How does a new forwarder make a 100-year-old logistics empire irrelevant?
By understanding one truth: visibility beats history.
In freight forwarding, people assume longevity equals authority. A company founded in 1923 should automatically outrank a company founded in 2019. But the market doesn’t work that way anymore.
Today, the firms winning attention, trust, and business are not the oldest.They’re the ones who are most visible, most active, and most present.
A century-old forwarder can have the strongest operations, the most experience, the deepest relationships, but if their digital presence looks like an abandoned warehouse, they’ll lose to a five-year-old startup that simply knows how to show up online.
This is the visibility gap.
Most forwarders still believe reputation spreads through word of mouth. It used to. Before the industry moved to LinkedIn, before partners started checking profiles, and before digital silence became a liability instead of a neutral factor. Buyers and overseas partners now look for three signals:
- Are you active?
- Are you competent?
- Are you relevant?
A company page that hasn’t posted since Christmas 2019 quietly answers all three with a “no”.

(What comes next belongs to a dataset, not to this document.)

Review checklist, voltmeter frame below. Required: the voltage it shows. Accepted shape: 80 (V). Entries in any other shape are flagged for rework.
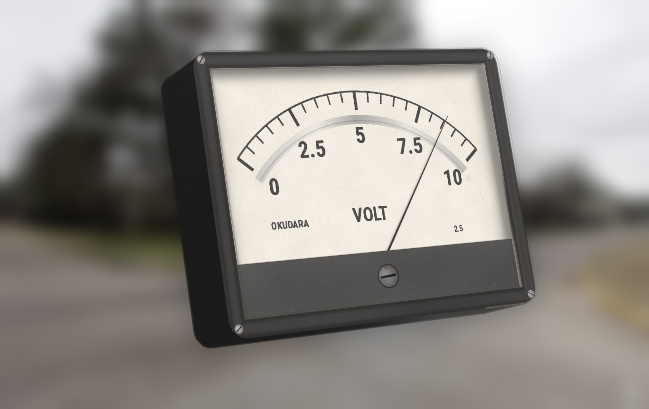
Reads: 8.5 (V)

Meanwhile, the younger forwarder publishes:
- Case studies of lane wins
- Short operational lessons
- Conference recaps
- Staff introductions
- Photos with partners
- Even failures and what they learned
They look alive. They look aware of the market. They look ready. Momentum is persuasive.
The forwarding industry needs to realie something important: Longevity is not a strategy. Visibility is.
Digital presence is not “marketing” anymore. It is a proof-of-competence signal. Just like a clean warehouse, an organised SOP, or a strong event meeting schedule.
Tradition gives you roots. Visibility gives you reach. If you don’t show up, the market moves on without you.